Le dernier ouvrage publié traite d’un sujet tout compte fait essentiel et complexe découlant du choix de la professionnalisation annoncée en 1996 et effective depuis deux ans avec la suspension du service national le 1er janvier 2003. Depuis huit ans, la défense a connu une mutation en profondeur touchant toutes ses composantes, certains parlant même de rupture historique obligeant à redéfinir le lien entre la nation et son armée marqué essentiellement par l’obligation du service national pour les jeunes Français.
La présentation de ce travail, le 16 septembre 2004, à Clermont-Ferrand, tombait bien après un été où la défense a fait l’objet d’une polémique très politique dans le cadre de la préparation du budget 2005. De fait, au regard des crises actuelles dans les Balkans, en Côte d’Ivoire et en Irak, on pourrait croire qu’il vaut mieux des forces de police ou de gendarmerie, éventuellement des forces dites « médianes » avec des moyens légèrement protégés, a priori moins coûteuses, plutôt que des forces armées reposant sur le traditionnel triptyque Terre-Air-Mer et s’appuyant sur des armements performants et du personnel bien entraîné et dont le coût est alors plus important.

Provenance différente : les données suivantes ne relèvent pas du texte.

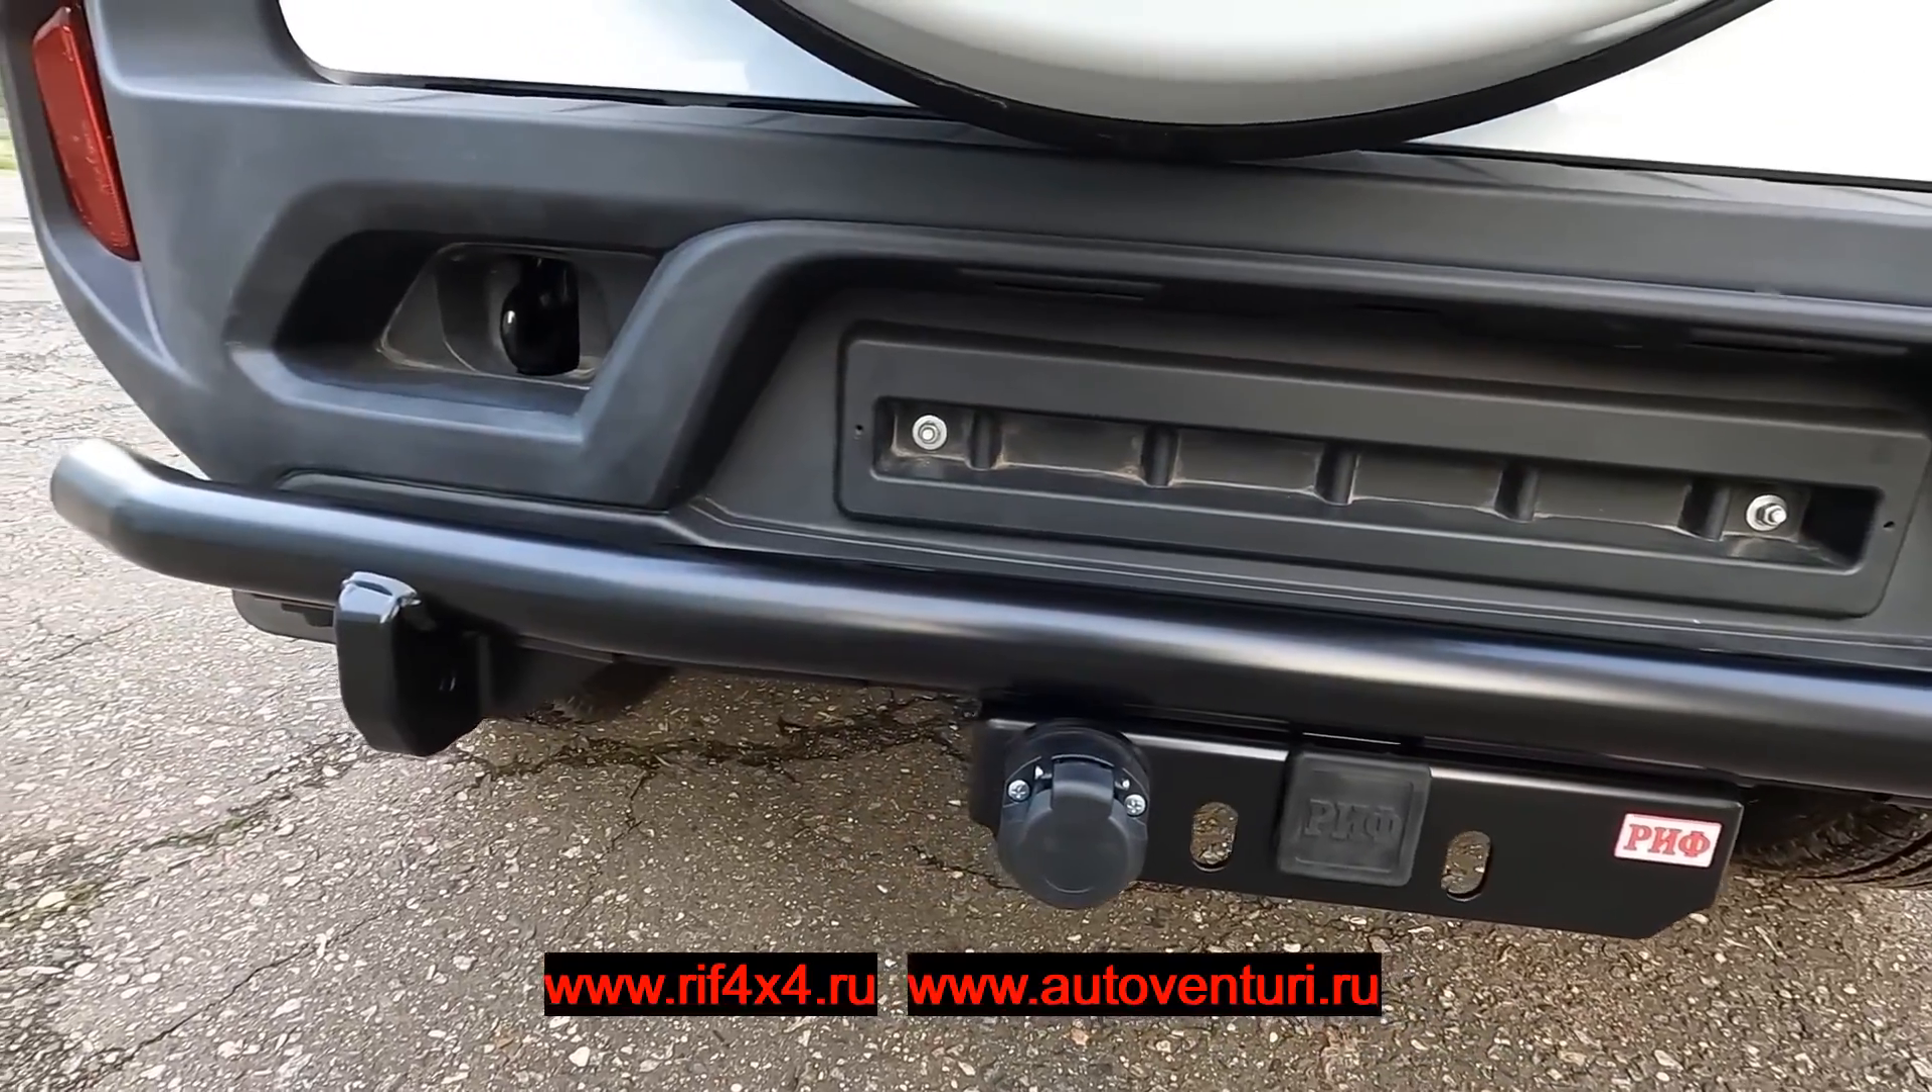Установлен фаркоп Установлена розетка Для подключения прицепа Все, бампер готов к эксплуатации.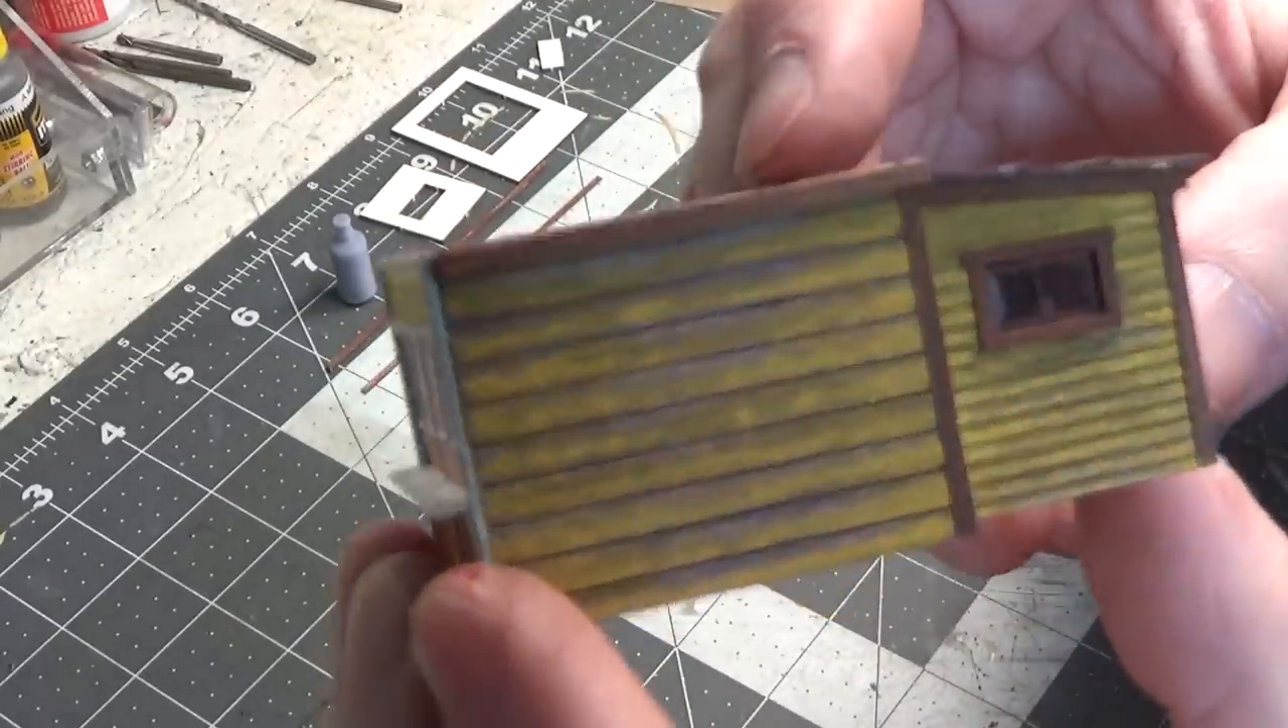So the trim is all done.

Or, plus que jamais, dans un environnement international plutôt conflictuel et marqué par la menace terroriste sans cesse croissante, la France, avec raison, poursuit l’effort de remise à niveau de son outil de défense, alors même que ses partenaires européens seraient plutôt pour une réduction des dépenses militaires. Dès lors, il est impératif de faire comprendre aux Français les raisons de ces choix politiques avec leurs implications budgétaires, et de les expliquer inlassablement. Intégrer la défense dans la nation reste donc une obligation et une exigence quasi vitale pour l’institution.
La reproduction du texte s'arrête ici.